Why Is It Best To Wait Until The Pet Is 6 Months Old Before Neutering?

I believe it's best to wait until the patient is 6 months old before neutering because if the neuter is performed before this time there can be problems with the permanent teeth coming in properly and also problems with proper bone growth. After the permanent teeth have all come in (which is usually 6 months in both cats and dogs) the patient is old enough to be neutered. Another reason I prefer to wait until 6 months of age before the neuter is performed is because at this age we are dealing with a more mature system (liver, spleen, heart, etc.) which is better able to handle anesthetics. Also, I believe that if Tom cats are neutered too young (before 6 months) they can have more problems with Feline Urologic Syndrome (FUS) which is a common urinary tract problem of male cats.

Will My Dog Or Cat Become Overweight After Neutering?

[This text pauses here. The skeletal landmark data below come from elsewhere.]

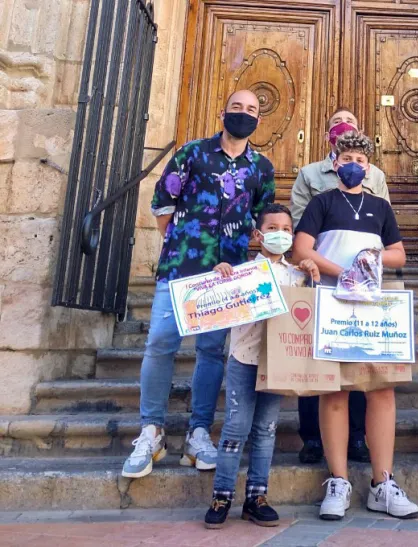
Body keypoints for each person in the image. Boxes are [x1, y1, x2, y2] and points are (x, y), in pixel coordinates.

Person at [122, 90, 275, 479]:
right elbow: (162, 204)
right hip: (180, 270)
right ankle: (152, 430)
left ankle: (198, 432)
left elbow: (263, 219)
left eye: (252, 109)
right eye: (237, 107)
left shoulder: (262, 166)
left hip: (228, 276)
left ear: (260, 119)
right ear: (223, 112)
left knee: (210, 351)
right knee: (159, 343)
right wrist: (182, 245)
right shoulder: (192, 153)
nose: (244, 113)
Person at [293, 132, 418, 520]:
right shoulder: (322, 202)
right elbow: (301, 249)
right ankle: (338, 480)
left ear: (369, 167)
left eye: (361, 161)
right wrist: (346, 272)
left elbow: (398, 252)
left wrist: (372, 256)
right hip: (333, 303)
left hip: (373, 309)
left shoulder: (381, 206)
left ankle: (383, 482)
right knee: (335, 392)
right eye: (347, 157)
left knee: (381, 390)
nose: (354, 165)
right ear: (335, 163)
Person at [204, 203, 320, 529]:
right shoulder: (241, 273)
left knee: (266, 429)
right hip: (244, 358)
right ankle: (222, 495)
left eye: (286, 229)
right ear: (257, 234)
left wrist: (312, 277)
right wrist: (220, 276)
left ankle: (257, 496)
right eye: (272, 229)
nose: (280, 234)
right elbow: (217, 301)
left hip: (278, 362)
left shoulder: (295, 275)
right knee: (235, 428)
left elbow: (308, 312)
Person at [290, 108, 386, 464]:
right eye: (336, 125)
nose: (354, 163)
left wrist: (365, 265)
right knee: (317, 359)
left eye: (351, 125)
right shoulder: (310, 176)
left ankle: (357, 437)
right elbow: (300, 226)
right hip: (321, 281)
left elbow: (383, 222)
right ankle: (312, 437)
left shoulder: (375, 175)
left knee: (358, 361)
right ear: (331, 139)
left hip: (363, 287)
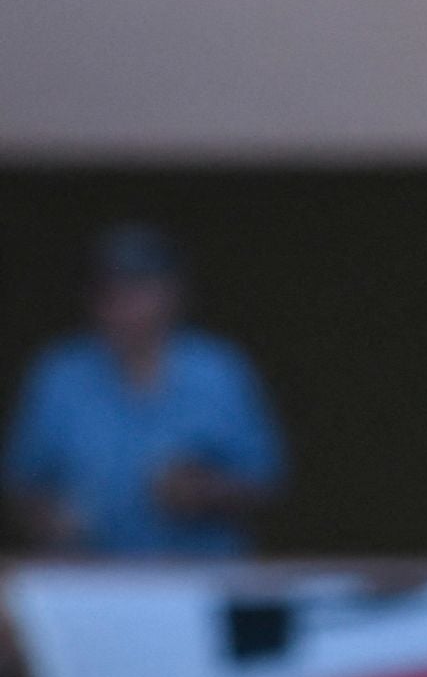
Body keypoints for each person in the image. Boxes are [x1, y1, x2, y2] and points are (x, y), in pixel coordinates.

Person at [5, 225, 284, 556]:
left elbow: (267, 481)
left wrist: (205, 490)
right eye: (111, 293)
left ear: (174, 294)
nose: (125, 308)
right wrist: (48, 519)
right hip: (87, 581)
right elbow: (21, 481)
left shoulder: (218, 370)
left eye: (140, 291)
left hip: (200, 577)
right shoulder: (59, 373)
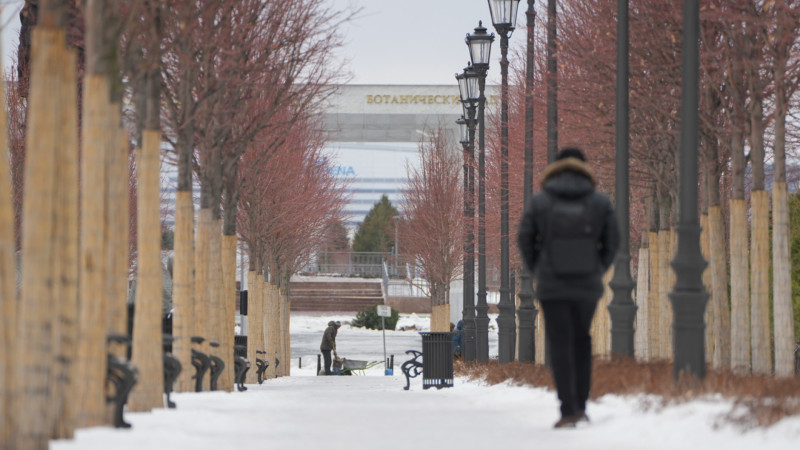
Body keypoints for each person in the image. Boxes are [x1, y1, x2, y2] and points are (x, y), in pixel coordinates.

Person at [517, 147, 619, 428]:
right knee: (581, 341)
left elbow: (525, 238)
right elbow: (613, 240)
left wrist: (539, 267)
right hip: (586, 284)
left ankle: (568, 409)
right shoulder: (599, 202)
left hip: (553, 285)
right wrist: (597, 266)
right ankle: (582, 405)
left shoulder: (541, 201)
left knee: (560, 344)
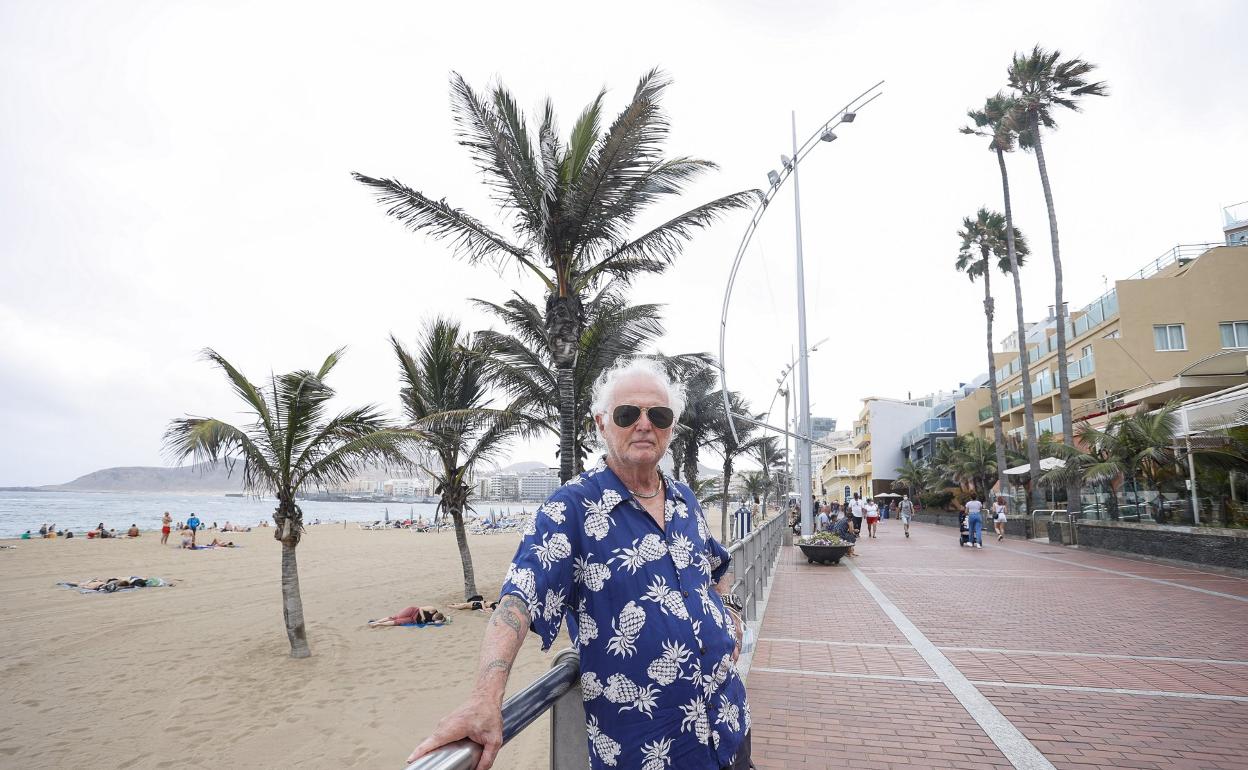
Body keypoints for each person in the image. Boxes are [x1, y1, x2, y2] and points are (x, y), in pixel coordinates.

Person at [408, 358, 751, 770]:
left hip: (729, 728)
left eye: (658, 415)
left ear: (671, 428)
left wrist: (728, 609)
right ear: (601, 423)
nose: (645, 424)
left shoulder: (685, 501)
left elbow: (716, 565)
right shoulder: (571, 508)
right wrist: (485, 698)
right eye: (628, 414)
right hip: (646, 753)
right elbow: (518, 601)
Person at [370, 606, 446, 627]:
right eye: (433, 618)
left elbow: (442, 621)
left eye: (434, 619)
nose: (432, 619)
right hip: (413, 610)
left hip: (412, 620)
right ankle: (376, 621)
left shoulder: (436, 619)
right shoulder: (433, 609)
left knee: (397, 622)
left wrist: (442, 620)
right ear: (435, 614)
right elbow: (420, 608)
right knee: (395, 617)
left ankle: (378, 624)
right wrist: (423, 617)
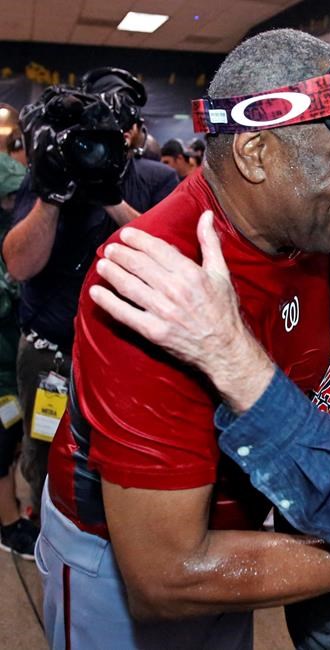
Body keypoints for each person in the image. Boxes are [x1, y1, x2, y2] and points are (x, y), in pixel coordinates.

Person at [37, 31, 330, 650]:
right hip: (134, 573)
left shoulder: (299, 238)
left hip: (244, 555)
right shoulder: (156, 285)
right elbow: (166, 579)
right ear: (256, 154)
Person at [0, 68, 178, 517]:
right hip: (50, 355)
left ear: (136, 132)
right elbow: (20, 264)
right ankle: (45, 535)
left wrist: (110, 196)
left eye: (121, 126)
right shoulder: (49, 174)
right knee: (44, 456)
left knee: (124, 457)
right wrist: (52, 199)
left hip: (130, 353)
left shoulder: (155, 179)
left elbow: (171, 258)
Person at [0, 153, 38, 559]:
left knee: (11, 440)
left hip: (12, 355)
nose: (15, 204)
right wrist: (15, 280)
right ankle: (8, 525)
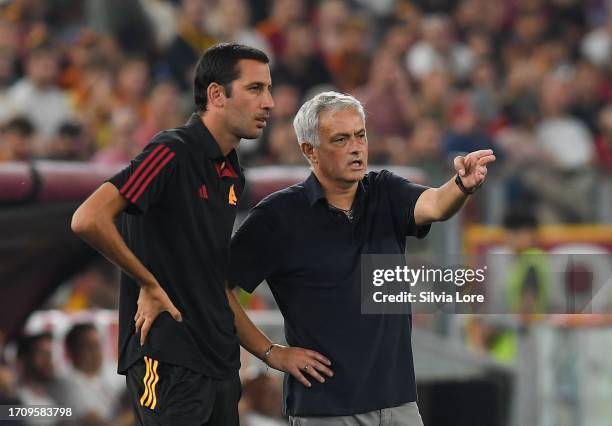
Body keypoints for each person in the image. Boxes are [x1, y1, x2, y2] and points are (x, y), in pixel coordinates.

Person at [71, 43, 317, 426]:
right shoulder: (171, 151)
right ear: (217, 94)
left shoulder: (232, 171)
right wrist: (148, 284)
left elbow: (215, 286)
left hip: (220, 365)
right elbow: (88, 218)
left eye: (269, 89)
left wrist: (271, 353)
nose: (269, 102)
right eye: (255, 89)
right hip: (167, 359)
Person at [228, 91, 495, 424]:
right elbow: (219, 289)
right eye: (340, 139)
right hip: (325, 410)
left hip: (399, 404)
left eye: (360, 135)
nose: (356, 147)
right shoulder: (277, 216)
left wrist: (461, 185)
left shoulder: (385, 190)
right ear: (309, 150)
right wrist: (271, 353)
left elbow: (436, 205)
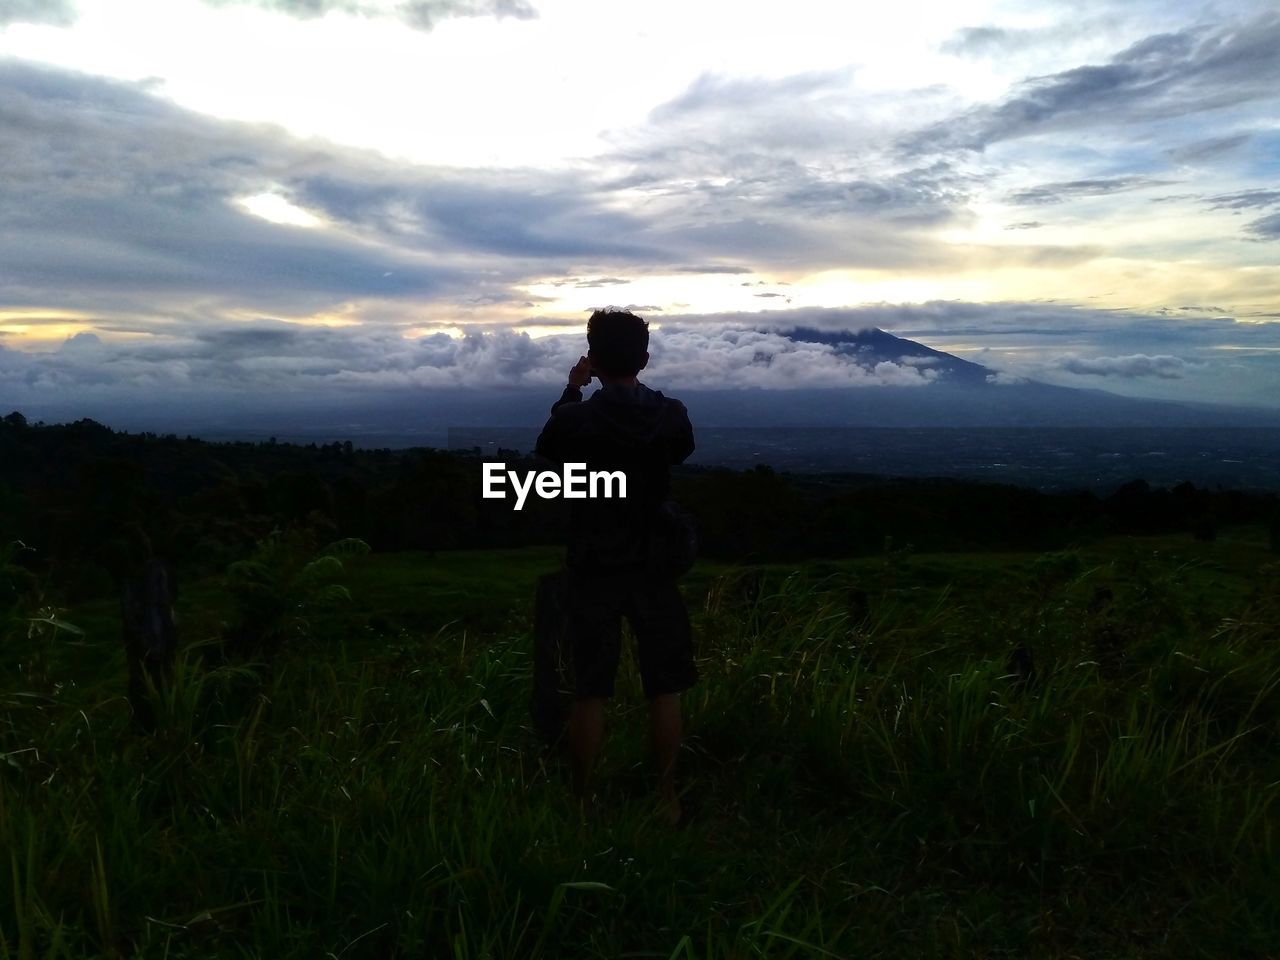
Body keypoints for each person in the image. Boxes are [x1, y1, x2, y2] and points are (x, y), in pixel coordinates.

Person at [535, 309, 697, 826]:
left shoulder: (575, 419)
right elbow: (681, 452)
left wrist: (571, 390)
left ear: (593, 359)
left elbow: (549, 453)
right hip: (655, 565)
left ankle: (581, 805)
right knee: (664, 687)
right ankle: (667, 798)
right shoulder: (671, 414)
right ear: (645, 359)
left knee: (590, 690)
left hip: (593, 566)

After neutering, some pets do tend to put on weight. If this is the case we should control the pet's weight by reducing food intake, switching to a higher fiber/lower calorie food, and increasing exercise (in dogs). It should be noted that although we do see a tendency to become overweight, we also see many neutered males who are normal weight or thin depending on their individual metabolism. Just because a dog or cat has been neutered does not automatically mean that he will gain weight. Another interesting point is that, of the neutered pets who put on weight, most of them become overweight due to a combination of several factors (including a high fat diet, sedentary lifestyle, overeating, etc.) and not just because they have been neutered. 


- Randy Walker DVM
Sun Lakes Animal Clinic
May 16,2004



"Until one has loved an animal, a part of one's soul remains unawakened."